I’m building a local on-site VM on my OOB management network to reconfigure one of the IPMI ports now, will get more details on model, software version, etc. shortly.
model showing as Supermimcro SYS-E302-9D in msinfo.
In this vein, will a super micro BMC reset leave the running OS alone?
I’m fairly sure it should, but don’t want to test that live
You are correct, a BMC reset won’t disrupt the host OS unless there is something really weird going on like you have some kind of poorly written daemon that will crash if it stops seeing BMC data it expects.
Are you trying to get into the IPMI via the web interface when it’s acting up? or are you using one of supermicro’s dedicated management tools, I know it’s not supposed to be the case but I swear I’ve gotten different behavior when trying to do the same thing between the two.
To confirm: I can get into the web gui or ping from the local subnet, but not from remote.
Every other device on subnet can be accessed or pinged from remote (as in, different subnet several thousand km away), as could this prior to the gateway device being physically swapped out. They all have a gateway of 10.152.6.1 configured, subnet mask the same everywhere, 255.255.255.0. This hasn’t changed
It’s almost as if the gateway address has been arp looked up by the IPMI and it refuses to re arp for the new device holding that ip address and hence can’t route.
I’ll reset the bmc and see if it fixes it.
Oh, also to confirm - my colleague told me he fixed one of these supermicro IPMI problems (we have a number of them and am changing out routers on sites) by changing the IP, however that did squat for mine.
I changed it both via the web UI and also from within the running OS via ipmicfg tool, neither made any difference.
Could log in/ping the new IP from local OOB management subnet, but not from my HQ site.
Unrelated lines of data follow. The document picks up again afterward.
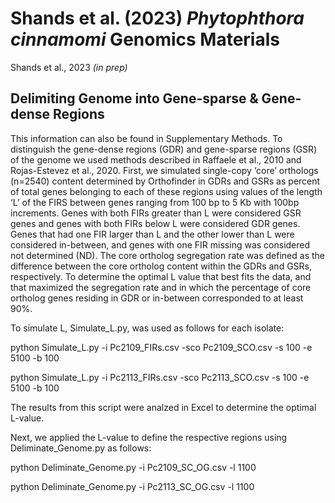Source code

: # Shands et al. (2023) _Phytophthora cinnamomi_ Genomics Materials
Shands et al., 2023 _(in prep)_

## Delimiting Genome into Gene-sparse & Gene-dense Regions 
This information can also be found in Supplementary Methods. To distinguish the gene-dense regions (GDR) and gene-sparse regions (GSR) of the genome we used methods described in Raffaele et al., 2010 and Rojas-Estevez et al., 2020. First, we simulated single-copy ‘core’ orthologs (n=2540) content determined by Orthofinder in GDRs and GSRs as percent of total genes belonging to each of these regions using values of the length ‘L’ of the FIRS between genes ranging from 100 bp to 5 Kb with 100bp increments. Genes with both FIRs greater than L were considered GSR genes and genes with both FIRs below L were considered GDR genes. Genes that had one FIR larger than L and the other lower than L were considered in-between, and genes with one FIR missing was considered not determined (ND). The core ortholog segregation rate was defined as the difference between the core ortholog content within the GDRs and GSRs, respectively. To determine the optimal L value that best fits the data, and that maximized the segregation rate and in which the percentage of core ortholog genes residing in GDR or in-between corresponded to at least 90%. 

To simulate L, Simulate_L.py, was used as follows for each isolate:

python Simulate_L.py -i Pc2109_FIRs.csv -sco Pc2109_SCO.csv -s 100 -e 5100 -b 100

python Simulate_L.py -i Pc2113_FIRs.csv -sco Pc2113_SCO.csv -s 100 -e 5100 -b 100

The results from this script were analzed in Excel to determine the optimal L-value. 


Next, we applied the L-value to define the respective regions using Deliminate_Genome.py as follows:

python Deliminate_Genome.py -i Pc2109_SC_OG.csv -l 1100

python Deliminate_Genome.py -i Pc2113_SC_OG.csv -l 1100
Like i said, it seems like the device has done an arp lookup for the IP address of its gateway on BMC boot and just caches it forever; even if that device/MAC address is no longer on the network. I figured it might be able to get it to reset the IP stack by setting the BMC to DHCP and back but it did nothing.
So, rebooting the BMC from the GUI did nothing (well, it rebooted the BMC of course, but…)
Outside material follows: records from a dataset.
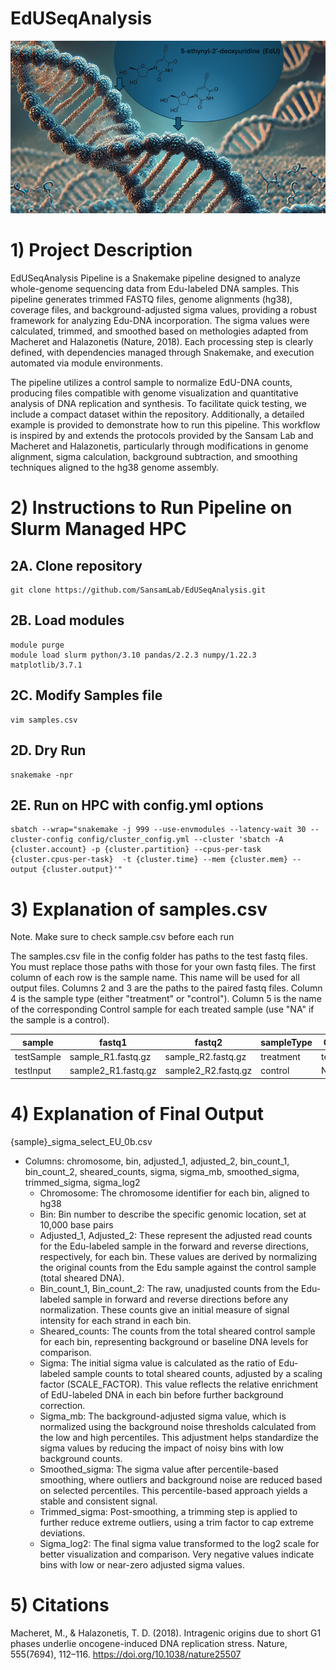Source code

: # EdUSeqAnalysis
![EdU](/images/EdUseq.png)

# 1) Project Description
EdUSeqAnalysis Pipeline is a Snakemake pipeline designed to analyze whole-genome sequencing data from Edu-labeled DNA samples. This pipeline generates trimmed FASTQ files, genome alignments (hg38), coverage files, and background-adjusted sigma values, providing a robust framework for analyzing Edu-DNA incorporation. The sigma values were calculated, trimmed, and smoothed based on methologies adapted from Macheret and Halazonetis (Nature, 2018). Each processing step is clearly defined, with dependencies managed through Snakemake, and execution automated via module environments.

The pipeline utilizes a control sample to normalize EdU-DNA counts, producing files compatible with genome visualization and quantitative analysis of DNA replication and synthesis. To facilitate quick testing, we include a compact dataset within the repository. Additionally, a detailed example is provided to demonstrate how to run this pipeline. This workflow is inspired by and extends the protocols provided by the Sansam Lab and Macheret and Halazonetis, particularly through modifications in genome alignment, sigma calculation, background subtraction, and smoothing techniques aligned to the hg38 genome assembly.


# 2) Instructions to Run Pipeline on Slurm Managed HPC
## 2A. Clone repository
```
git clone https://github.com/SansamLab/EdUSeqAnalysis.git
```
## 2B. Load modules
```
module purge
module load slurm python/3.10 pandas/2.2.3 numpy/1.22.3 matplotlib/3.7.1
```
## 2C. Modify Samples file
```
vim samples.csv
```
## 2D. Dry Run
```
snakemake -npr
```
## 2E. Run on HPC with config.yml options
```
sbatch --wrap="snakemake -j 999 --use-envmodules --latency-wait 30 --cluster-config config/cluster_config.yml --cluster 'sbatch -A {cluster.account} -p {cluster.partition} --cpus-per-task {cluster.cpus-per-task}  -t {cluster.time} --mem {cluster.mem} --output {cluster.output}'"
```

# 3) Explanation of samples.csv
Note. Make sure to check sample.csv before each run

The samples.csv file in the config folder has paths to the test fastq files. You must replace those paths with those for your own fastq files. The first column of each row is the sample name. This name will be used for all output files. Columns 2 and 3 are the paths to the paired fastq files. Column 4 is the sample type (either "treatment" or "control"). Column 5 is the name of the corresponding Control sample for each treated sample (use "NA" if the sample is a control).

| sample      | fastq1              | fastq2              | sampleType | Control   |
|-------------|---------------------|---------------------|------------|-----------|
| testSample  | sample_R1.fastq.gz  | sample_R2.fastq.gz  | treatment  | testInput |
| testInput   | sample2_R1.fastq.gz | sample2_R2.fastq.gz | control    | NA        |


# 4) Explanation of Final Output
{sample}_sigma_select_EU_0b.csv
- Columns: chromosome, bin, adjusted_1, adjusted_2, bin_count_1, bin_count_2, sheared_counts, sigma, sigma_mb, smoothed_sigma, trimmed_sigma, sigma_log2
    +	Chromosome: The chromosome identifier for each bin, aligned to hg38
    +	Bin: Bin number to describe the specific genomic location, set at 10,000 base pairs
    +	Adjusted_1, Adjusted_2: These represent the adjusted read counts for the Edu-labeled sample in the forward and reverse directions, respectively, for each bin. These values are derived by normalizing the original counts from the Edu sample against the control sample (total sheared DNA).
    +	Bin_count_1, Bin_count_2: The raw, unadjusted counts from the Edu-labeled sample in forward and reverse directions before any normalization. These counts give an initial measure of signal intensity for each strand in each bin.
    +	Sheared_counts: The counts from the total sheared control sample for each bin, representing background or baseline DNA levels for comparison.
    +	Sigma: The initial sigma value is calculated as the ratio of Edu-labeled sample counts to total sheared counts, adjusted by a scaling factor (SCALE_FACTOR). This value reflects the relative enrichment of EdU-labeled DNA in each bin before further background correction.
    +	Sigma_mb: The background-adjusted sigma value, which is normalized using the background noise thresholds calculated from the low and high percentiles. This adjustment helps standardize the sigma values by reducing the impact of noisy bins with low background counts.
    +	Smoothed_sigma: The sigma value after percentile-based smoothing, where outliers and background noise are reduced based on selected percentiles. This percentile-based approach yields a stable and consistent signal.
    +	Trimmed_sigma: Post-smoothing, a trimming step is applied to further reduce extreme outliers, using a trim factor to cap extreme deviations.
    +	Sigma_log2: The final sigma value transformed to the log2 scale for better visualization and comparison. Very negative values indicate bins with low or near-zero adjusted sigma values.


# 5) Citations
Macheret, M., & Halazonetis, T. D. (2018). Intragenic origins due to short G1 phases underlie oncogene-induced DNA replication stress. Nature, 555(7694), 112–116. https://doi.org/10.1038/nature25507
Cold reset of BMC using ipmicfg did nothing (as above).
this is kind of a shot in the dark but what if you access the BMC through supermicro’s IPMIView software? do the settings displayed in that match up with the web based ipmi gui? I just don’t trust supermicro (or asrock’s) web interfaces, always seemed alittle flaky to me.
another shot in the dark:
does toggling garp enable/disable change behavior?
ipmicfg (command line tool) matches the GUI settings and they are correct.
It won’t let me turn on gratiuitous arp (already tried that)
I think I’ll need to hard power cycle it.
Either that or its a weird bug in the Silverpeak unit in front of it, but like I said, this isn’t the first time I’ve seen this and every other device on that subnet behind the silverpeak unit is 100% ok every time.
Looks like this isn’t an IPMI bug, it may be a Silverpeak SDWAN software bug in build 220.127.116.11. For some reason all the devices it won’t route (seemingly at random from device to device) are on my management VLAN 6.
I’ve seen this sort of behaviour on a few devices now behind a couple of silver peaks on different sites, fixed one of them by upgrading to 18.104.22.168, so will see how that goes elsewhere.